> **Written request**
Give the lines below again with every "common name" switched to "vernacular name", leaving everything else unchanged.

> **Data supplied**
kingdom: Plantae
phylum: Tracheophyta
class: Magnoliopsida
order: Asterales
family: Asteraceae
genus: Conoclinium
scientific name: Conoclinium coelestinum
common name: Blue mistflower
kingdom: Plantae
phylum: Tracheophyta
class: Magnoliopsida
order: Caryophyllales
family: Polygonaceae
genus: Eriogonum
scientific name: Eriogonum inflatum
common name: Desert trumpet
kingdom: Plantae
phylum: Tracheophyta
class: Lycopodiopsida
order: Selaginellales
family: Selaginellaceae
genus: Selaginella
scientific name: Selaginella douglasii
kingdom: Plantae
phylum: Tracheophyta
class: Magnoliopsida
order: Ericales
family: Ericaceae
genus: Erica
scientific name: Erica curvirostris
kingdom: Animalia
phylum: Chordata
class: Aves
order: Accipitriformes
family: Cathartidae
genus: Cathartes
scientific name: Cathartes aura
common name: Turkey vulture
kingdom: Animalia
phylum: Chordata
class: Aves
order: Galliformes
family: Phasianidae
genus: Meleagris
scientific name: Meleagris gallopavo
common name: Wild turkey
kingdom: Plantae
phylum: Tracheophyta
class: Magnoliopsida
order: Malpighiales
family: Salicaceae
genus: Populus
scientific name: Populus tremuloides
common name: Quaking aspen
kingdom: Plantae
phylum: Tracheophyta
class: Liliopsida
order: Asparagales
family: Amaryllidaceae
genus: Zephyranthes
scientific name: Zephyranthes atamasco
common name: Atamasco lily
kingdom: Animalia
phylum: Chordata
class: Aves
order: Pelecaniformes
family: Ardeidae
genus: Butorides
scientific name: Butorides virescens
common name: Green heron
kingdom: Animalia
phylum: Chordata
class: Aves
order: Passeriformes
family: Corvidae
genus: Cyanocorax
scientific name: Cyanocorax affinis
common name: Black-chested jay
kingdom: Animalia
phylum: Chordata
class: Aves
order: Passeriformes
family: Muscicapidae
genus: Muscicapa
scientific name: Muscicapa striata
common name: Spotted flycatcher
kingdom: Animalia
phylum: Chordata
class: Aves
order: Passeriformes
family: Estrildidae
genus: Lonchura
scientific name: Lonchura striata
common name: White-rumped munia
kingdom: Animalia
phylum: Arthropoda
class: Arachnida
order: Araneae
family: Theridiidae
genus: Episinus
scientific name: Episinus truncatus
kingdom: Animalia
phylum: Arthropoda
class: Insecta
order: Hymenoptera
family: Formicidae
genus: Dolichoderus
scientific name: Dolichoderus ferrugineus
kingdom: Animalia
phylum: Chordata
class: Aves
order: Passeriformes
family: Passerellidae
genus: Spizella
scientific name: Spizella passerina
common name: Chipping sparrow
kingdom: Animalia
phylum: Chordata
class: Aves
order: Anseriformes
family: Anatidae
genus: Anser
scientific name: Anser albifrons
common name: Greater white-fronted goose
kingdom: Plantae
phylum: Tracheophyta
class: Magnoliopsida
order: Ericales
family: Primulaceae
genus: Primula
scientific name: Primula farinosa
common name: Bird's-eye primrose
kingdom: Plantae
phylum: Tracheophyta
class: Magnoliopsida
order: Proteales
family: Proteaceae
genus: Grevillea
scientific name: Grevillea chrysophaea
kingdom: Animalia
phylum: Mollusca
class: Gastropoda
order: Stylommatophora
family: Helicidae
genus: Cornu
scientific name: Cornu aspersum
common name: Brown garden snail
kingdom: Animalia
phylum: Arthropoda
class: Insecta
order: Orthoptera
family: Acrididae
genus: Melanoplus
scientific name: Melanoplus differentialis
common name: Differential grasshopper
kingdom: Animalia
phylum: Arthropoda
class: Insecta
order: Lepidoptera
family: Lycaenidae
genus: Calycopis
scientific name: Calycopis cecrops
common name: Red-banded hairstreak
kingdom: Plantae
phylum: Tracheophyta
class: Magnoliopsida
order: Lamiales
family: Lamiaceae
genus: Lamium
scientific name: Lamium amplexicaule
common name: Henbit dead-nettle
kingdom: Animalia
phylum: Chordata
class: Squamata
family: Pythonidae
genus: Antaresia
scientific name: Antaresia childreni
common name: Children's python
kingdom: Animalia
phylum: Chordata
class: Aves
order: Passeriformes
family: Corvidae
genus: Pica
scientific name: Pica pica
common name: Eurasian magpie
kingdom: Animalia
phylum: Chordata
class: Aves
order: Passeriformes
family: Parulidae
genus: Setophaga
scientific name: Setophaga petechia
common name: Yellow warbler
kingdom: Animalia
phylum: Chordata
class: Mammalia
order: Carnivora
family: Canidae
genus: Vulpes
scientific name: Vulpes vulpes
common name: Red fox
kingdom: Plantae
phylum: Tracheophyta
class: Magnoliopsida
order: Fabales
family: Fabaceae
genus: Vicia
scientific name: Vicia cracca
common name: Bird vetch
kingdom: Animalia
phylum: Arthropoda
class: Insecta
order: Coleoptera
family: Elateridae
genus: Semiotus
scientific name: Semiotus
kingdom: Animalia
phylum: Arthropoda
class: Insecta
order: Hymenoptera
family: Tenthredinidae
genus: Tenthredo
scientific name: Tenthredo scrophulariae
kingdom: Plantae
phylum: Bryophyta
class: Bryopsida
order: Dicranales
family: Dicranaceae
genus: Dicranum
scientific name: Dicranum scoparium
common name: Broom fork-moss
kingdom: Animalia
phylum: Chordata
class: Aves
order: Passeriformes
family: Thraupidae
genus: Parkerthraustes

> **Exercise response**
kingdom: Plantae
phylum: Tracheophyta
class: Magnoliopsida
order: Asterales
family: Asteraceae
genus: Conoclinium
scientific name: Conoclinium coelestinum
vernacular name: Blue mistflower
kingdom: Plantae
phylum: Tracheophyta
class: Magnoliopsida
order: Caryophyllales
family: Polygonaceae
genus: Eriogonum
scientific name: Eriogonum inflatum
vernacular name: Desert trumpet
kingdom: Plantae
phylum: Tracheophyta
class: Lycopodiopsida
order: Selaginellales
family: Selaginellaceae
genus: Selaginella
scientific name: Selaginella douglasii
kingdom: Plantae
phylum: Tracheophyta
class: Magnoliopsida
order: Ericales
family: Ericaceae
genus: Erica
scientific name: Erica curvirostris
kingdom: Animalia
phylum: Chordata
class: Aves
order: Accipitriformes
family: Cathartidae
genus: Cathartes
scientific name: Cathartes aura
vernacular name: Turkey vulture
kingdom: Animalia
phylum: Chordata
class: Aves
order: Galliformes
family: Phasianidae
genus: Meleagris
scientific name: Meleagris gallopavo
vernacular name: Wild turkey
kingdom: Plantae
phylum: Tracheophyta
class: Magnoliopsida
order: Malpighiales
family: Salicaceae
genus: Populus
scientific name: Populus tremuloides
vernacular name: Quaking aspen
kingdom: Plantae
phylum: Tracheophyta
class: Liliopsida
order: Asparagales
family: Amaryllidaceae
genus: Zephyranthes
scientific name: Zephyranthes atamasco
vernacular name: Atamasco lily
kingdom: Animalia
phylum: Chordata
class: Aves
order: Pelecaniformes
family: Ardeidae
genus: Butorides
scientific name: Butorides virescens
vernacular name: Green heron
kingdom: Animalia
phylum: Chordata
class: Aves
order: Passeriformes
family: Corvidae
genus: Cyanocorax
scientific name: Cyanocorax affinis
vernacular name: Black-chested jay
kingdom: Animalia
phylum: Chordata
class: Aves
order: Passeriformes
family: Muscicapidae
genus: Muscicapa
scientific name: Muscicapa striata
vernacular name: Spotted flycatcher
kingdom: Animalia
phylum: Chordata
class: Aves
order: Passeriformes
family: Estrildidae
genus: Lonchura
scientific name: Lonchura striata
vernacular name: White-rumped munia
kingdom: Animalia
phylum: Arthropoda
class: Arachnida
order: Araneae
family: Theridiidae
genus: Episinus
scientific name: Episinus truncatus
kingdom: Animalia
phylum: Arthropoda
class: Insecta
order: Hymenoptera
family: Formicidae
genus: Dolichoderus
scientific name: Dolichoderus ferrugineus
kingdom: Animalia
phylum: Chordata
class: Aves
order: Passeriformes
family: Passerellidae
genus: Spizella
scientific name: Spizella passerina
vernacular name: Chipping sparrow
kingdom: Animalia
phylum: Chordata
class: Aves
order: Anseriformes
family: Anatidae
genus: Anser
scientific name: Anser albifrons
vernacular name: Greater white-fronted goose
kingdom: Plantae
phylum: Tracheophyta
class: Magnoliopsida
order: Ericales
family: Primulaceae
genus: Primula
scientific name: Primula farinosa
vernacular name: Bird's-eye primrose
kingdom: Plantae
phylum: Tracheophyta
class: Magnoliopsida
order: Proteales
family: Proteaceae
genus: Grevillea
scientific name: Grevillea chrysophaea
kingdom: Animalia
phylum: Mollusca
class: Gastropoda
order: Stylommatophora
family: Helicidae
genus: Cornu
scientific name: Cornu aspersum
vernacular name: Brown garden snail
kingdom: Animalia
phylum: Arthropoda
class: Insecta
order: Orthoptera
family: Acrididae
genus: Melanoplus
scientific name: Melanoplus differentialis
vernacular name: Differential grasshopper
kingdom: Animalia
phylum: Arthropoda
class: Insecta
order: Lepidoptera
family: Lycaenidae
genus: Calycopis
scientific name: Calycopis cecrops
vernacular name: Red-banded hairstreak
kingdom: Plantae
phylum: Tracheophyta
class: Magnoliopsida
order: Lamiales
family: Lamiaceae
genus: Lamium
scientific name: Lamium amplexicaule
vernacular name: Henbit dead-nettle
kingdom: Animalia
phylum: Chordata
class: Squamata
family: Pythonidae
genus: Antaresia
scientific name: Antaresia childreni
vernacular name: Children's python
kingdom: Animalia
phylum: Chordata
class: Aves
order: Passeriformes
family: Corvidae
genus: Pica
scientific name: Pica pica
vernacular name: Eurasian magpie
kingdom: Animalia
phylum: Chordata
class: Aves
order: Passeriformes
family: Parulidae
genus: Setophaga
scientific name: Setophaga petechia
vernacular name: Yellow warbler
kingdom: Animalia
phylum: Chordata
class: Mammalia
order: Carnivora
family: Canidae
genus: Vulpes
scientific name: Vulpes vulpes
vernacular name: Red fox
kingdom: Plantae
phylum: Tracheophyta
class: Magnoliopsida
order: Fabales
family: Fabaceae
genus: Vicia
scientific name: Vicia cracca
vernacular name: Bird vetch
kingdom: Animalia
phylum: Arthropoda
class: Insecta
order: Coleoptera
family: Elateridae
genus: Semiotus
scientific name: Semiotus
kingdom: Animalia
phylum: Arthropoda
class: Insecta
order: Hymenoptera
family: Tenthredinidae
genus: Tenthredo
scientific name: Tenthredo scrophulariae
kingdom: Plantae
phylum: Bryophyta
class: Bryopsida
order: Dicranales
family: Dicranaceae
genus: Dicranum
scientific name: Dicranum scoparium
vernacular name: Broom fork-moss
kingdom: Animalia
phylum: Chordata
class: Aves
order: Passeriformes
family: Thraupidae
genus: Parkerthraustes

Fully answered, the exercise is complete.